The definition of smoothness for maps $U \to V$ where $U$ is $c^\infty$-open in a lctvs $W$, and $V$ is a lctvs, is given so that smooth maps are automatically the same as between maps between the associated diffeological spaces.

However, there is a notion of smoothness for maps between lctvs (due to Michal [1,2] and Bastiani [3]) not relying on K&M's definition, but I don't how they relate (Keller [4] treats this, I think, but I don't have access to that book at the moment).

> Is it still true that lctvs embed into diffeological spaces using Michal-Bastiani smoothness?


[1] Michal, A. D. _Differential calculus in linear topological spaces_, Proc. Nat. Acad. Sci. USA **24** (1938), 340-342 ([pdf](http://www.ncbi.nlm.nih.gov/pmc/articles/PMC1077109/pdf/pnas01796-0040.pdf))

[2] Michal, A. D. _Differential of  functions with arguments and values in  topological  abelian groups_, Proc.
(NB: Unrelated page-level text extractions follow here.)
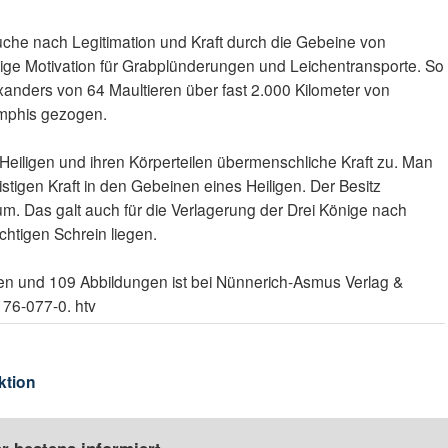
uche nach Legitimation und Kraft durch die Gebeine von
tige Motivation für Grabplünderungen und Leichentransporte. So
anders von 64 Maultieren über fast 2.000 Kilometer von
mphis gezogen.
b Heiligen und ihren Körperteilen übermenschliche Kraft zu. Man
stigen Kraft in den Gebeinen eines Heiligen. Der Besitz
kum. Das galt auch für die Verlagerung der Drei Könige nach
chtigen Schrein liegen.
n und 109 Abbildungen ist bei Nünnerich-Asmus Verlag &
76-077-0. htv
ktion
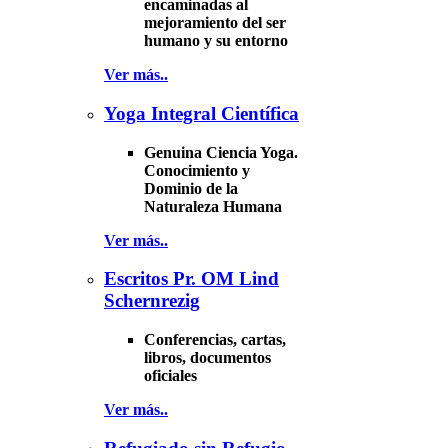
encaminadas al
mejoramiento del ser
humano y su entorno
Ver más..
Yoga Integral Científica
Genuina Ciencia Yoga.
Conocimiento y
Dominio de la
Naturaleza Humana
Ver más..
Escritos Pr. OM Lind
Schernrezig
Conferencias, cartas,
libros, documentos
oficiales
Ver más..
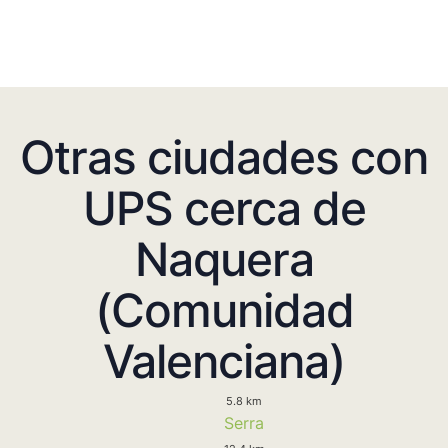
Otras ciudades con
UPS cerca de
Naquera
(Comunidad
Valenciana)
5.8 km
Serra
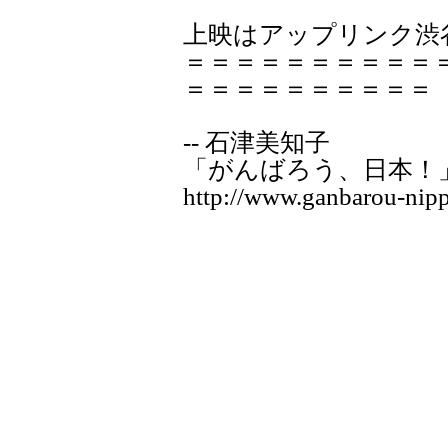
上映はアップリンク渋
＝＝＝＝＝＝＝＝＝＝
＝＝＝＝＝＝＝＝＝＝
-- 石津美知子
「がんばろう、日本！
http://www.ganbarou-nipp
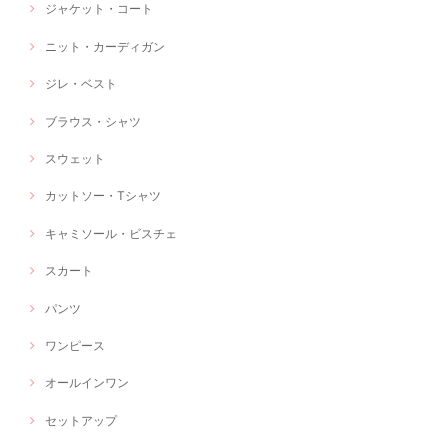
ジャケット・コート
ニット・カーディガン
ジレ・ベスト
ブラウス・シャツ
スウェット
カットソー・Tシャツ
キャミソール・ビスチェ
スカート
パンツ
ワンピース
オールインワン
セットアップ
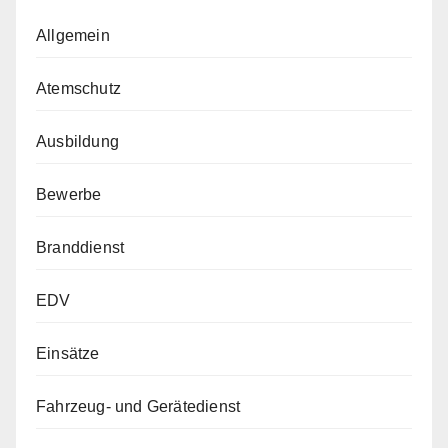
Allgemein
Atemschutz
Ausbildung
Bewerbe
Branddienst
EDV
Einsätze
Fahrzeug- und Gerätedienst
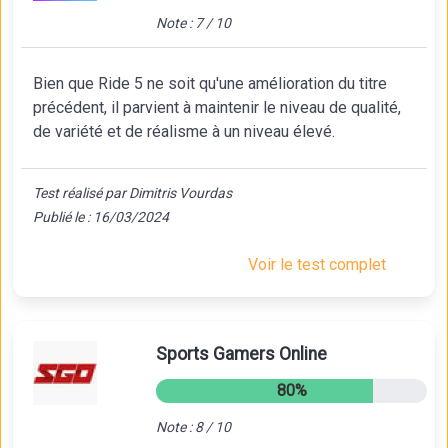
Note : 7 / 10
Bien que Ride 5 ne soit qu'une amélioration du titre
précédent, il parvient à maintenir le niveau de qualité,
de variété et de réalisme à un niveau élevé.
Test réalisé par Dimitris Vourdas
Publié le : 16/03/2024
Voir le test complet
Sports Gamers Online
80%
Note : 8 / 10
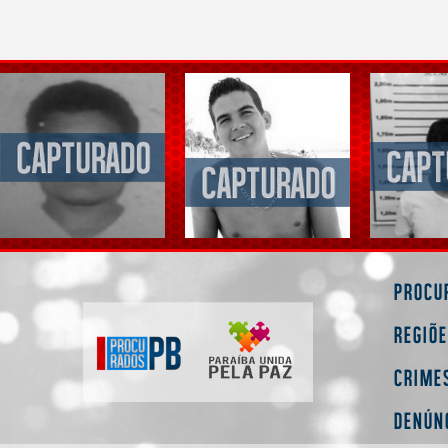
Procu
Regiõ
Crime
Denún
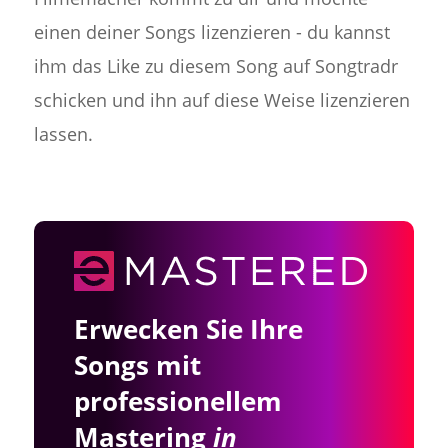
einen deiner Songs lizenzieren - du kannst
ihm das Like zu diesem Song auf Songtradr
schicken und ihn auf diese Weise lizenzieren
lassen.
Erwecken Sie Ihre
Songs mit
professionellem
Mastering
in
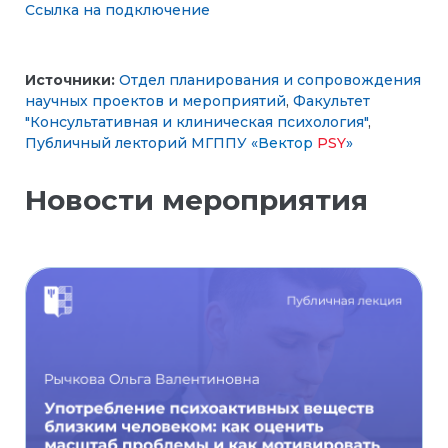
Ссылка на подключение
Источники:
Отдел планирования и сопровождения
научных проектов и мероприятий
,
Факультет
"Консультативная и клиническая психология"
,
Публичный лекторий МГППУ «
Вектор
PSY
»
Новости мероприятия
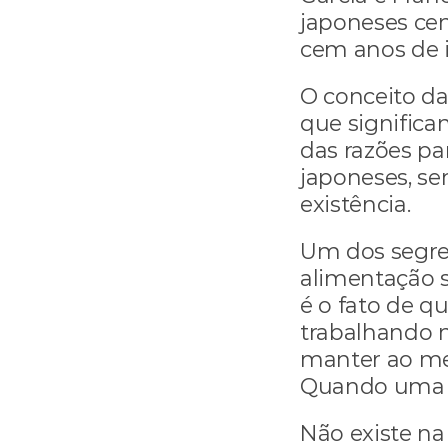
japoneses cen
cem anos de id
O conceito da
que significam
das razões pa
japoneses, s
existência.
Um dos segred
alimentação sa
é o fato de q
trabalhando 
manter ao men
Quando uma d
Não existe na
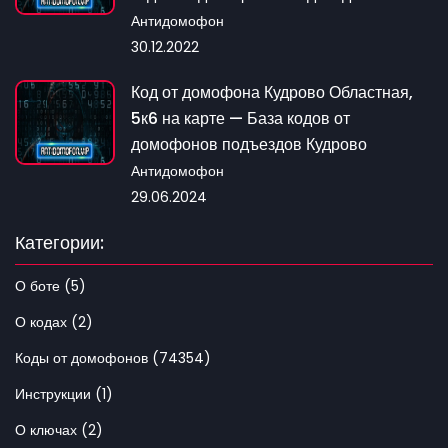
Антидомофон
30.12.2022
Код от домофона Кудрово Областная,
5к6 на карте — База кодов от
домофонов подъездов Кудрово
Антидомофон
29.06.2024
Категории:
О боте (5)
О кодах (2)
Коды от домофонов (74354)
Инструкции (1)
О ключах (2)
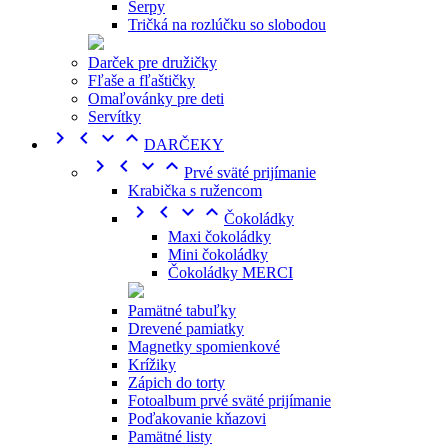
Šerpy
Tričká na rozlúčku so slobodou
Darček pre družičky
Fľaše a fľaštičky
Omaľovánky pre deti
Servítky




DARČEKY




Prvé sväté prijímanie
Krabička s ružencom




Čokoládky
Maxi čokoládky
Mini čokoládky
Čokoládky MERCI
Pamätné tabuľky
Drevené pamiatky
Magnetky spomienkové
Krížiky
Zápich do torty
Fotoalbum prvé sväté prijímanie
Poďakovanie kňazovi
Pamätné listy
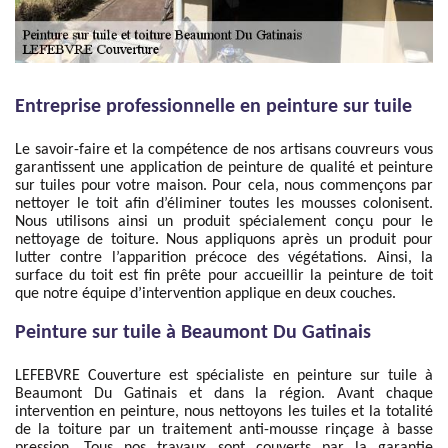
Entreprise professionnelle en peinture sur tuile
Le savoir-faire et la compétence de nos artisans couvreurs vous
garantissent une application de peinture de qualité et peinture
sur tuiles pour votre maison. Pour cela, nous commençons par
nettoyer le toit afin d’éliminer toutes les mousses colonisent.
Nous utilisons ainsi un produit spécialement conçu pour le
nettoyage de toiture. Nous appliquons après un produit pour
lutter contre l’apparition précoce des végétations. Ainsi, la
surface du toit est fin prête pour accueillir la peinture de toit
que notre équipe d’intervention applique en deux couches.
Peinture sur tuile à Beaumont Du Gatinais
LEFEBVRE Couverture est spécialiste en peinture sur tuile à
Beaumont Du Gatinais et dans la région. Avant chaque
intervention en peinture, nous nettoyons les tuiles et la totalité
de la toiture par un traitement anti-mousse rinçage à basse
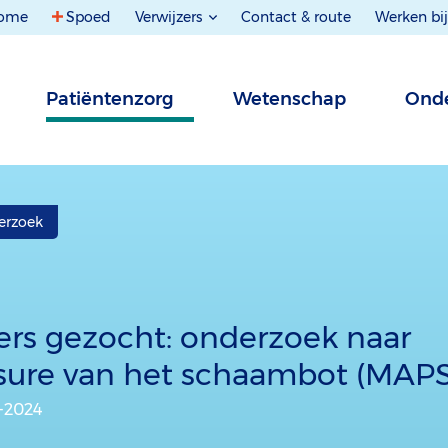
ome
Spoed
Verwijzers
Contact & route
Werken bij
Patiëntenzorg
Wetenschap
Onde
erzoek
rs gezocht: onderzoek naar
sure van het schaambot (MAPS
9-2024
Nat. Acad. Sci. USA **26** (1940), 356–359. ([pdf](http://www.ncbi.nlm.nih.gov/pmc/articles/PMC1078188/pdf/pnas01616-0038.pdf))

[3] Bastiani, A., _Applications différentiables et variétés différentiables de dimension infinie_, J. Anal. Math. **13** (1964), 1–114. ([article](http://dx.doi.org/10.1007/BF02786619), paywalled)

[4] Keller, H. H., _Differential Calculus in Locally Convex Spaces_, Lecture Notes in Mathematics 417, Springer-Verlag, 1974 ([Springerlink](http://dx.doi.org/10.1007/BFb0070564), paywalled)